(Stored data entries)
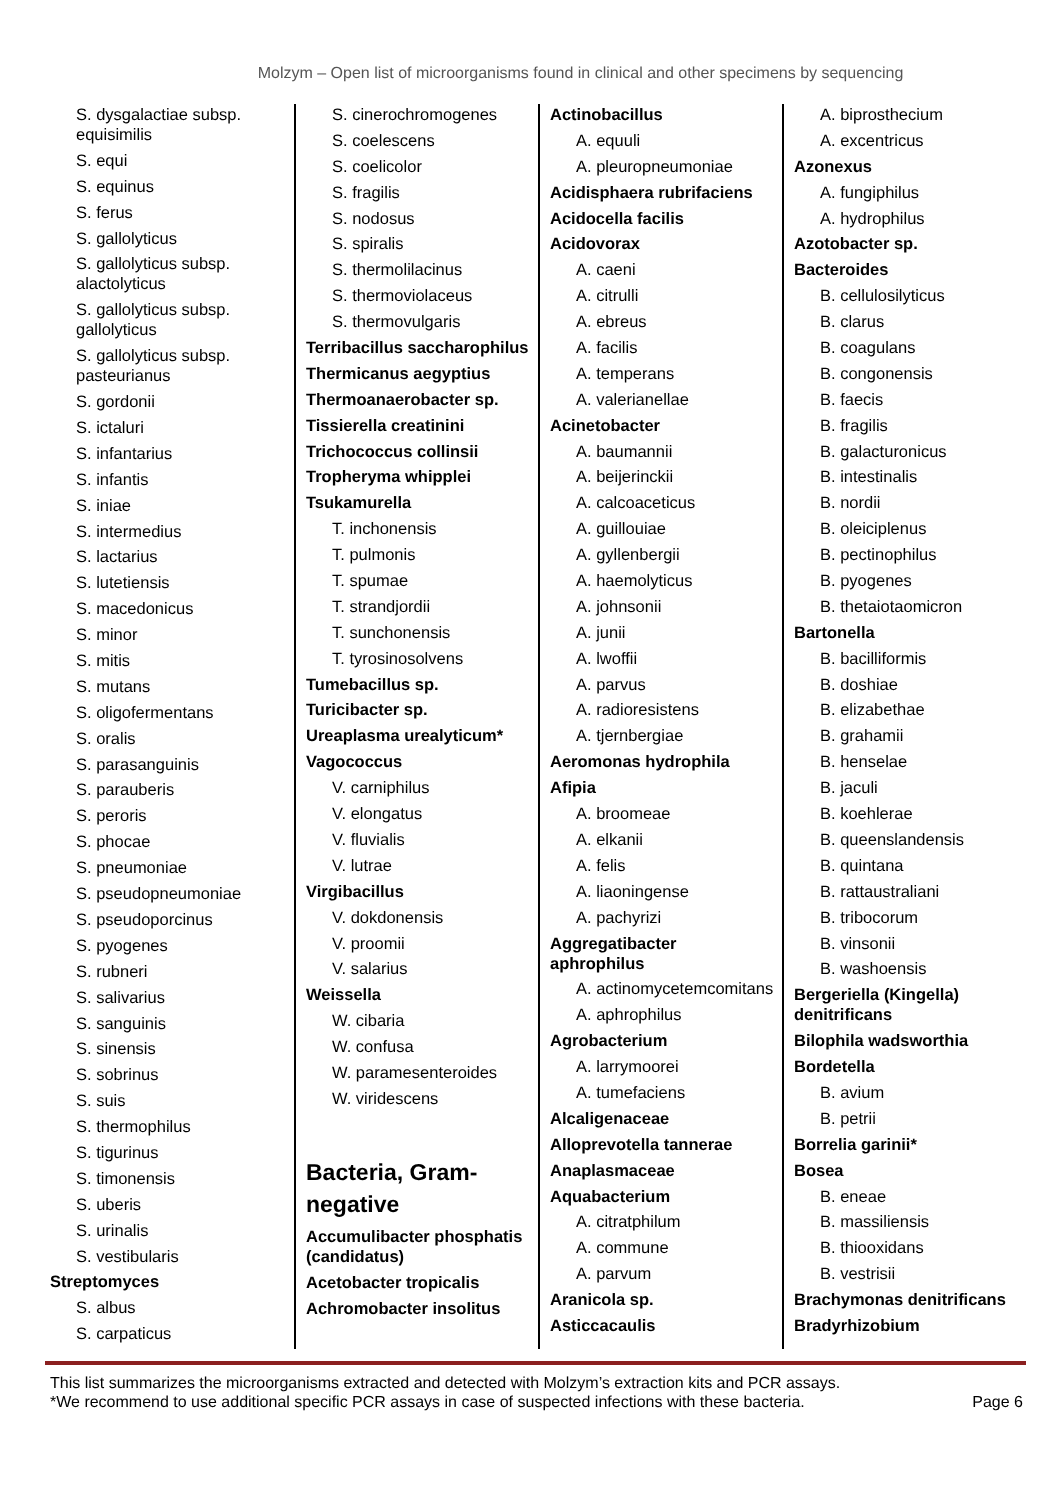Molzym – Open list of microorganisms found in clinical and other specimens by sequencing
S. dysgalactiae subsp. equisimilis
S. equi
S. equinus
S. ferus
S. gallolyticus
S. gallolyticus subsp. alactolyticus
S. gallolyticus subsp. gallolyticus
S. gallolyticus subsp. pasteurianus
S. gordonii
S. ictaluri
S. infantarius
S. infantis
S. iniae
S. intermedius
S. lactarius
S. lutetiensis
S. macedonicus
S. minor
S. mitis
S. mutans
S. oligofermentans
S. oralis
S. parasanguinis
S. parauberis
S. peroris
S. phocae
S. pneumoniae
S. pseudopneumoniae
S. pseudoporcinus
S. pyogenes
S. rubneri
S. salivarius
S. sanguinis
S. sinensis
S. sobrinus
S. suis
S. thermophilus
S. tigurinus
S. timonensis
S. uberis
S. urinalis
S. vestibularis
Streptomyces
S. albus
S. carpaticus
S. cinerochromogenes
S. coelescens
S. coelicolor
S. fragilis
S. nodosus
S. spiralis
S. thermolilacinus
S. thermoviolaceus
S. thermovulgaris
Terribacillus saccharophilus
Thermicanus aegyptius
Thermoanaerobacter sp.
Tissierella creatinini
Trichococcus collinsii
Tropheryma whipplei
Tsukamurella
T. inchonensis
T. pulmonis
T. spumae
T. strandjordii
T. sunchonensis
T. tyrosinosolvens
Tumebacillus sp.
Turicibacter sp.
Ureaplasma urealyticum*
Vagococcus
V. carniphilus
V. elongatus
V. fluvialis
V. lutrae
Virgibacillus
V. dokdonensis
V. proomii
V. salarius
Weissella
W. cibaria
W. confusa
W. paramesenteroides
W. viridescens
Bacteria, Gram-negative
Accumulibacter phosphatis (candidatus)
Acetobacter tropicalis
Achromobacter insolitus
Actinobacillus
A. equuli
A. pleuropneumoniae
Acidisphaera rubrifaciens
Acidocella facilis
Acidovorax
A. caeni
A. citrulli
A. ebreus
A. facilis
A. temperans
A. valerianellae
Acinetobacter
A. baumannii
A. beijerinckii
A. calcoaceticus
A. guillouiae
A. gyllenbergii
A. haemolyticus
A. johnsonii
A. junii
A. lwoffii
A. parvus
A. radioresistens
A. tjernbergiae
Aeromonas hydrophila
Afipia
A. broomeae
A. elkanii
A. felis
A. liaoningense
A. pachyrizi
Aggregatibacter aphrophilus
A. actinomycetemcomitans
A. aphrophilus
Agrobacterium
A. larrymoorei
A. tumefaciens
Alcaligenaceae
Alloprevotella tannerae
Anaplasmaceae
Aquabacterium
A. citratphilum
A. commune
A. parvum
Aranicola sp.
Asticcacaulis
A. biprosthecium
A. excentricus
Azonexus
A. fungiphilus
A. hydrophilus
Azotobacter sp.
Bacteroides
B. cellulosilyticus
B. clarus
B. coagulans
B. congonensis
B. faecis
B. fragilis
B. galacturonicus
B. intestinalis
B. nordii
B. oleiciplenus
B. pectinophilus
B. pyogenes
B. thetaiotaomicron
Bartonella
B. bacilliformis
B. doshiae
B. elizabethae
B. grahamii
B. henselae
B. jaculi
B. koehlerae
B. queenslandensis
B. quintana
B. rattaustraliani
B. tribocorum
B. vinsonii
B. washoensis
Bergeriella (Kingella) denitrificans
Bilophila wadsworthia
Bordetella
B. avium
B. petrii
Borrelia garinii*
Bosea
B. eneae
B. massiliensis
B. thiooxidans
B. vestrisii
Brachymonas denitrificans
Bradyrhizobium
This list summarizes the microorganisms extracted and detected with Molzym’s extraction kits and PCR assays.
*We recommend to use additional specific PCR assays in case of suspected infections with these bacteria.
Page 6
==
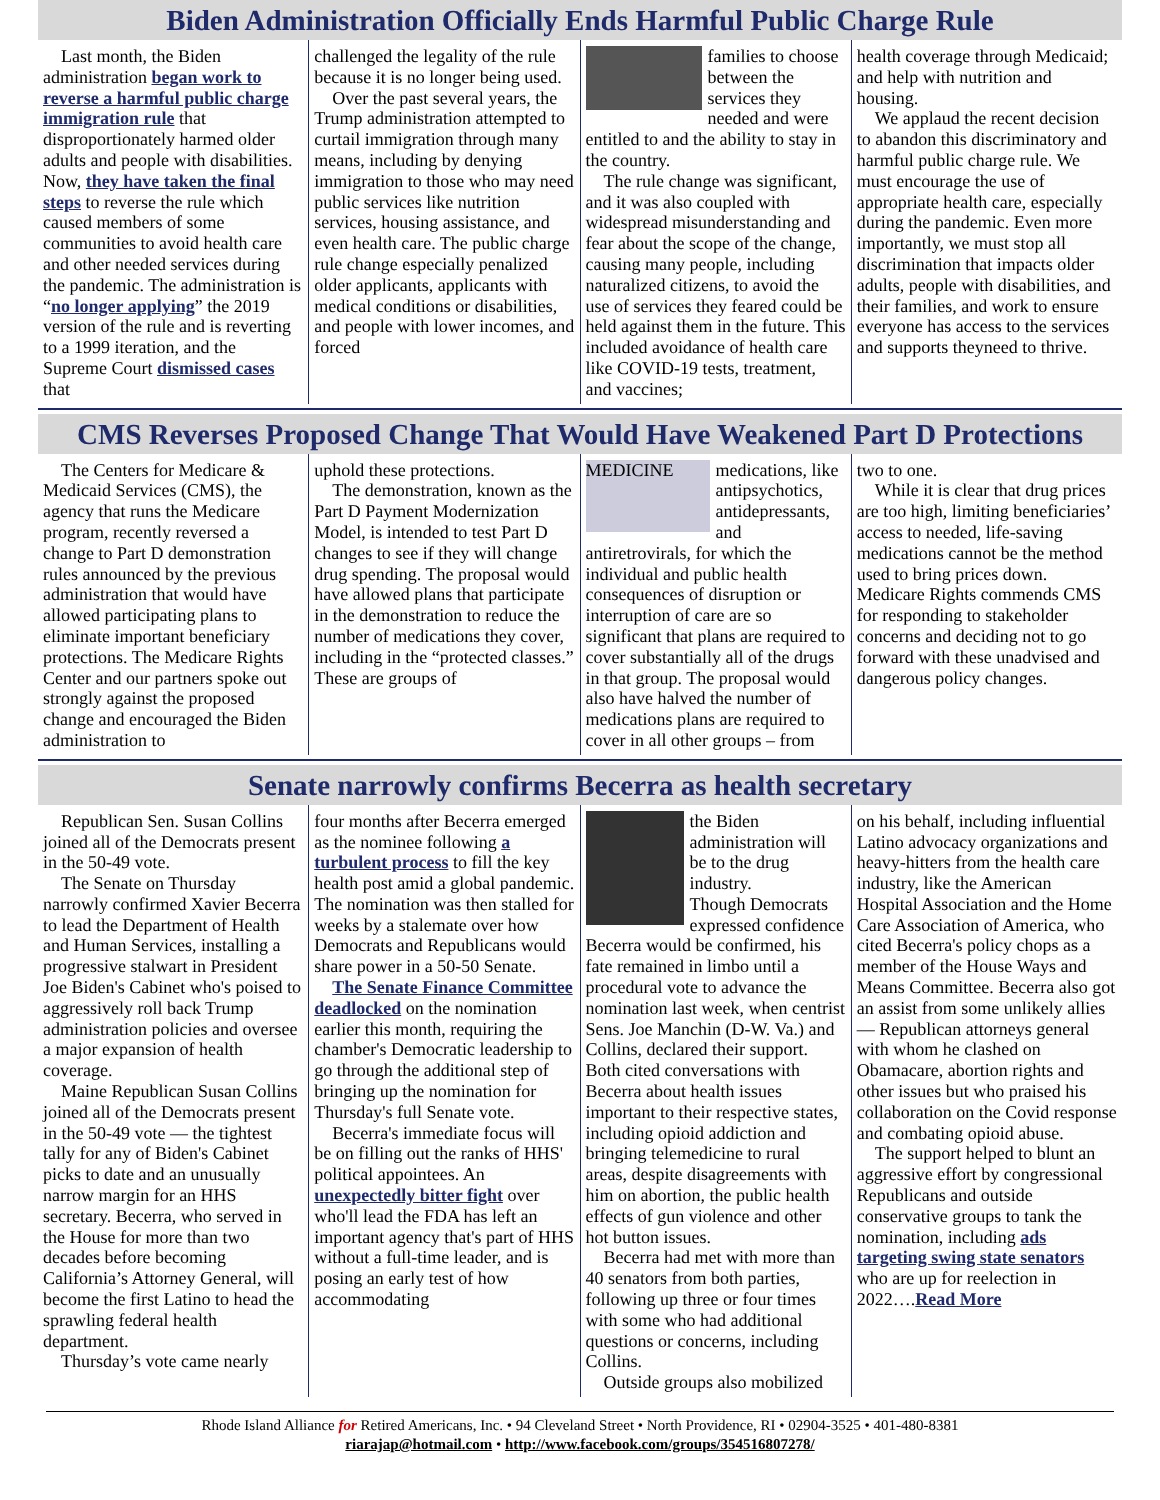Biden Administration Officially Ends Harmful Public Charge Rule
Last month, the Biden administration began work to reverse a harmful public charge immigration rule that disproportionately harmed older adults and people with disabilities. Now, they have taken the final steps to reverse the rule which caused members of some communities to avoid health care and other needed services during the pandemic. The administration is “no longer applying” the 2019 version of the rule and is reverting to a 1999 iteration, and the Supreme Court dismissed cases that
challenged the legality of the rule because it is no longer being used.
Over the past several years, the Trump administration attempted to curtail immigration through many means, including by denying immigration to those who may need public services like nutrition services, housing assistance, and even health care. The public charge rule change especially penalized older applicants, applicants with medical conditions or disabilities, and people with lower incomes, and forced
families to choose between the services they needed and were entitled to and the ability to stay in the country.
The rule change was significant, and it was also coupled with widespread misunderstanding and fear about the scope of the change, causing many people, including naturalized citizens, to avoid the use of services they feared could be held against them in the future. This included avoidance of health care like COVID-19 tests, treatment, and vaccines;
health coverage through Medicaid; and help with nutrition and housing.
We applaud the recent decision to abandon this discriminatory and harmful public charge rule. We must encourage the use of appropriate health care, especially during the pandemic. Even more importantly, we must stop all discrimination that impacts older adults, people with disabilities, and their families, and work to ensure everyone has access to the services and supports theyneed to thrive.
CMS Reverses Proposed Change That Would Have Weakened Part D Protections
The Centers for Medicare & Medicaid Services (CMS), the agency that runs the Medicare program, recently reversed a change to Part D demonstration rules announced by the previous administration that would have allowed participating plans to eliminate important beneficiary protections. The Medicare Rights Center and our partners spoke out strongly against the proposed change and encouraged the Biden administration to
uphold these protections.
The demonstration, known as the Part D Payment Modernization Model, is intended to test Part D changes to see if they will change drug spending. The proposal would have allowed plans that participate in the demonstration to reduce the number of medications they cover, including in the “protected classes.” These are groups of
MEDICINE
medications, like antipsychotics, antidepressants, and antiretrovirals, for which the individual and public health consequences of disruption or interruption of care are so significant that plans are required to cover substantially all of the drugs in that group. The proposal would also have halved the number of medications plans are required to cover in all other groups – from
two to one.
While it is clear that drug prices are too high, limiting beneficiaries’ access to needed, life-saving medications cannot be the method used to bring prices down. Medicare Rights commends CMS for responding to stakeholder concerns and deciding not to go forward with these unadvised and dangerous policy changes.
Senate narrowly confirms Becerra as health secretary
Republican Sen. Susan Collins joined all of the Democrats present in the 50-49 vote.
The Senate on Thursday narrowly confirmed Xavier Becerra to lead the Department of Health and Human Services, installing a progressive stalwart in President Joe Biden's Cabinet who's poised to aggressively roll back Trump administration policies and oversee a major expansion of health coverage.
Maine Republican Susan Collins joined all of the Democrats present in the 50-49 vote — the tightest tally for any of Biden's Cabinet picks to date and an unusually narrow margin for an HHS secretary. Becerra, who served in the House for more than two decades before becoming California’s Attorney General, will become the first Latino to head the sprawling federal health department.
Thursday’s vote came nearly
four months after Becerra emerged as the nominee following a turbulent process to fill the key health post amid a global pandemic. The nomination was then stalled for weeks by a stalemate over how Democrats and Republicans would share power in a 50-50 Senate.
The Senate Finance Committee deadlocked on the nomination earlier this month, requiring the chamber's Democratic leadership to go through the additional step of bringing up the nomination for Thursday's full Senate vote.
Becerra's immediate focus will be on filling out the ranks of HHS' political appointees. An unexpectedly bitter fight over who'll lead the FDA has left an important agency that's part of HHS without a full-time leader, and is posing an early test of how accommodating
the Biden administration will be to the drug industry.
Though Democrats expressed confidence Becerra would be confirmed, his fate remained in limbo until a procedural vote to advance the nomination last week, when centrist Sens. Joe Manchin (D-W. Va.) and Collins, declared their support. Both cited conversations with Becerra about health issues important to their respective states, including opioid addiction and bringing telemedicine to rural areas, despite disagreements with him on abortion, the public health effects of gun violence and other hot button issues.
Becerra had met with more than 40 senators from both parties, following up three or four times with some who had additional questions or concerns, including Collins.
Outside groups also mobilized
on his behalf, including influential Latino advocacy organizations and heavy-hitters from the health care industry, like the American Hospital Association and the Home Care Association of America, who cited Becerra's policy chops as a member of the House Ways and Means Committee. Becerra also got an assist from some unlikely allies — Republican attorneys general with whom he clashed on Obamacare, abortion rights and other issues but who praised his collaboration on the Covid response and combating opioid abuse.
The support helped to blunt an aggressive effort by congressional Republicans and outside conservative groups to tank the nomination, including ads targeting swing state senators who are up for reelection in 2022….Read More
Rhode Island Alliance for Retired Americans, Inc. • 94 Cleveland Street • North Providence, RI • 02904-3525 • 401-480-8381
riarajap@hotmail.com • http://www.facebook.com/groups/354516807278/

AIM OF THE TASK –
Return the lines of the records that include the string "confirmed".

TASK SOLUTION –
The Senate on Thursday narrowly confirmed Xavier Becerra to lead the Department of Health and Human Services, installing a progressive stalwart in President Joe Biden's Cabinet who's poised to aggressively roll back Trump administration policies and oversee a major expansion of health coverage.
Though Democrats expressed confidence Becerra would be confirmed, his fate remained in limbo until a procedural vote to advance the nomination last week, when centrist Sens. Joe Manchin (D-W. Va.) and Collins, declared their support. Both cited conversations with Becerra about health issues important to their respective states, including opioid addiction and bringing telemedicine to rural areas, despite disagreements with him on abortion, the public health effects of gun violence and other hot button issues.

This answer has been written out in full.